_DATA FOR THIS EXERCISE:_
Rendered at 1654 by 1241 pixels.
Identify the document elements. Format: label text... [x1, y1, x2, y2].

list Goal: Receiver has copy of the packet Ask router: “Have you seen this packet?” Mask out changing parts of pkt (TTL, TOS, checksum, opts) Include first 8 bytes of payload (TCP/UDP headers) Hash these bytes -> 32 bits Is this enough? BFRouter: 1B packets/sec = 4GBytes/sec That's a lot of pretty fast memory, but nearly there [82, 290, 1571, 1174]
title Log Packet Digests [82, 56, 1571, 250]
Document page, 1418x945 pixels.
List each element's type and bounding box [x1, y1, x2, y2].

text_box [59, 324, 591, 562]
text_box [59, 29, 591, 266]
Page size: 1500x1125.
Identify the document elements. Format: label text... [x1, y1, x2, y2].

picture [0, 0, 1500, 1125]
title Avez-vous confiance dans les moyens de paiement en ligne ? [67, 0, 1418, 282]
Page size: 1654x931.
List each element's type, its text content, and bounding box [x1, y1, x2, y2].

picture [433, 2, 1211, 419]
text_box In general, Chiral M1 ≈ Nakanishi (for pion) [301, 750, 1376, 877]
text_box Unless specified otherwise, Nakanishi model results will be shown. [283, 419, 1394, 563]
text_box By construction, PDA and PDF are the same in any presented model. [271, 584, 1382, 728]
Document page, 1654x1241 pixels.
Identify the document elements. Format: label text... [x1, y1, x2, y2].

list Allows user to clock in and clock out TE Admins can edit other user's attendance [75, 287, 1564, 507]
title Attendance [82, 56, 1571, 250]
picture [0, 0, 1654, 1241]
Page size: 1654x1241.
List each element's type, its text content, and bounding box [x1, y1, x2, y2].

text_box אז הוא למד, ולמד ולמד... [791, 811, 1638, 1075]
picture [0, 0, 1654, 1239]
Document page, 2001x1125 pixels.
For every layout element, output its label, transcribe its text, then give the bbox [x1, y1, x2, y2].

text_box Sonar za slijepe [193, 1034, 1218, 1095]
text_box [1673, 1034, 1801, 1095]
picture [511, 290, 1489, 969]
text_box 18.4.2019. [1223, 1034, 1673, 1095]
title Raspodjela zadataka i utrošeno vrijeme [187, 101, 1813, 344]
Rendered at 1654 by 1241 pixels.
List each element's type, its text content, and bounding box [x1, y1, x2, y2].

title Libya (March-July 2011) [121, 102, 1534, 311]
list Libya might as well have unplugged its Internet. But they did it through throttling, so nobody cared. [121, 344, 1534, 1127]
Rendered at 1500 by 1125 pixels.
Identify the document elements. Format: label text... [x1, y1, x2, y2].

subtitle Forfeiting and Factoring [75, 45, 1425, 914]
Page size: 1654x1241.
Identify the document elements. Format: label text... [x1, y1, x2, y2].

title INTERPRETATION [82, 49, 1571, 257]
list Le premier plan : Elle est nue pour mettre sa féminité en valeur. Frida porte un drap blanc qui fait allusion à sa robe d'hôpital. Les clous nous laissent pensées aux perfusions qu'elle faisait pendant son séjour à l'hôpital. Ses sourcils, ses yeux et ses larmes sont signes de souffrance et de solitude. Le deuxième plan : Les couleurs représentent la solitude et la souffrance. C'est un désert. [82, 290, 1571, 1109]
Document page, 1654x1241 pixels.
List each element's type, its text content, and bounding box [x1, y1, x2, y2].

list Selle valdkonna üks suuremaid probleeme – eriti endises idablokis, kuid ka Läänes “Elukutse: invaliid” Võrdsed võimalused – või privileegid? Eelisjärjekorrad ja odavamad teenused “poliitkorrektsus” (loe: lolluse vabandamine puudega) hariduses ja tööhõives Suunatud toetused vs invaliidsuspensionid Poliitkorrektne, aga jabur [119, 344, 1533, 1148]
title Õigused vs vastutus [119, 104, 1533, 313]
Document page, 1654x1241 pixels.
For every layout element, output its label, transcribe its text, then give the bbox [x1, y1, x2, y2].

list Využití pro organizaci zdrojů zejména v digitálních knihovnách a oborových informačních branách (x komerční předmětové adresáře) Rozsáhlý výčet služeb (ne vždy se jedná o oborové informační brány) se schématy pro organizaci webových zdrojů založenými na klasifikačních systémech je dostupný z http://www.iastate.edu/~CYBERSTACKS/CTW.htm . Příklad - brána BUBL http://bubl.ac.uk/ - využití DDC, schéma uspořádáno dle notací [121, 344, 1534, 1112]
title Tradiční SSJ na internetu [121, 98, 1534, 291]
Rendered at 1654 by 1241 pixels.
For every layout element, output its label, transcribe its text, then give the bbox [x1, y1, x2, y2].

_REQUIRED TASK:_
Rewrite all of the records above, changing each occurrence of "bounding box" to "enclosing rectangle" and leaving everything else as it is.

_RESPONSE TO THIS EXERCISE:_
Rendered at 1654 by 1241 pixels.
Identify the document elements. Format: label text... [x1, y1, x2, y2].

list Goal: Receiver has copy of the packet Ask router: “Have you seen this packet?” Mask out changing parts of pkt (TTL, TOS, checksum, opts) Include first 8 bytes of payload (TCP/UDP headers) Hash these bytes -> 32 bits Is this enough? BFRouter: 1B packets/sec = 4GBytes/sec That's a lot of pretty fast memory, but nearly there [82, 290, 1571, 1174]
title Log Packet Digests [82, 56, 1571, 250]
Document page, 1418x945 pixels.
List each element's type and enclosing rectangle [x1, y1, x2, y2].

text_box [59, 324, 591, 562]
text_box [59, 29, 591, 266]
Page size: 1500x1125.
Identify the document elements. Format: label text... [x1, y1, x2, y2].

picture [0, 0, 1500, 1125]
title Avez-vous confiance dans les moyens de paiement en ligne ? [67, 0, 1418, 282]
Page size: 1654x931.
List each element's type, its text content, and enclosing rectangle [x1, y1, x2, y2].

picture [433, 2, 1211, 419]
text_box In general, Chiral M1 ≈ Nakanishi (for pion) [301, 750, 1376, 877]
text_box Unless specified otherwise, Nakanishi model results will be shown. [283, 419, 1394, 563]
text_box By construction, PDA and PDF are the same in any presented model. [271, 584, 1382, 728]
Document page, 1654x1241 pixels.
Identify the document elements. Format: label text... [x1, y1, x2, y2].

list Allows user to clock in and clock out TE Admins can edit other user's attendance [75, 287, 1564, 507]
title Attendance [82, 56, 1571, 250]
picture [0, 0, 1654, 1241]
Page size: 1654x1241.
List each element's type, its text content, and enclosing rectangle [x1, y1, x2, y2].

text_box אז הוא למד, ולמד ולמד... [791, 811, 1638, 1075]
picture [0, 0, 1654, 1239]
Document page, 2001x1125 pixels.
For every layout element, output its label, transcribe its text, then give the bbox [x1, y1, x2, y2].

text_box Sonar za slijepe [193, 1034, 1218, 1095]
text_box [1673, 1034, 1801, 1095]
picture [511, 290, 1489, 969]
text_box 18.4.2019. [1223, 1034, 1673, 1095]
title Raspodjela zadataka i utrošeno vrijeme [187, 101, 1813, 344]
Rendered at 1654 by 1241 pixels.
List each element's type, its text content, and enclosing rectangle [x1, y1, x2, y2].

title Libya (March-July 2011) [121, 102, 1534, 311]
list Libya might as well have unplugged its Internet. But they did it through throttling, so nobody cared. [121, 344, 1534, 1127]
Rendered at 1500 by 1125 pixels.
Identify the document elements. Format: label text... [x1, y1, x2, y2].

subtitle Forfeiting and Factoring [75, 45, 1425, 914]
Page size: 1654x1241.
Identify the document elements. Format: label text... [x1, y1, x2, y2].

title INTERPRETATION [82, 49, 1571, 257]
list Le premier plan : Elle est nue pour mettre sa féminité en valeur. Frida porte un drap blanc qui fait allusion à sa robe d'hôpital. Les clous nous laissent pensées aux perfusions qu'elle faisait pendant son séjour à l'hôpital. Ses sourcils, ses yeux et ses larmes sont signes de souffrance et de solitude. Le deuxième plan : Les couleurs représentent la solitude et la souffrance. C'est un désert. [82, 290, 1571, 1109]
Document page, 1654x1241 pixels.
List each element's type, its text content, and enclosing rectangle [x1, y1, x2, y2].

list Selle valdkonna üks suuremaid probleeme – eriti endises idablokis, kuid ka Läänes “Elukutse: invaliid” Võrdsed võimalused – või privileegid? Eelisjärjekorrad ja odavamad teenused “poliitkorrektsus” (loe: lolluse vabandamine puudega) hariduses ja tööhõives Suunatud toetused vs invaliidsuspensionid Poliitkorrektne, aga jabur [119, 344, 1533, 1148]
title Õigused vs vastutus [119, 104, 1533, 313]
Document page, 1654x1241 pixels.
For every layout element, output its label, transcribe its text, then give the bbox [x1, y1, x2, y2].

list Využití pro organizaci zdrojů zejména v digitálních knihovnách a oborových informačních branách (x komerční předmětové adresáře) Rozsáhlý výčet služeb (ne vždy se jedná o oborové informační brány) se schématy pro organizaci webových zdrojů založenými na klasifikačních systémech je dostupný z http://www.iastate.edu/~CYBERSTACKS/CTW.htm . Příklad - brána BUBL http://bubl.ac.uk/ - využití DDC, schéma uspořádáno dle notací [121, 344, 1534, 1112]
title Tradiční SSJ na internetu [121, 98, 1534, 291]
Rendered at 1654 by 1241 pixels.
For every layout element, output its label, transcribe its text, then give the bbox [x1, y1, x2, y2].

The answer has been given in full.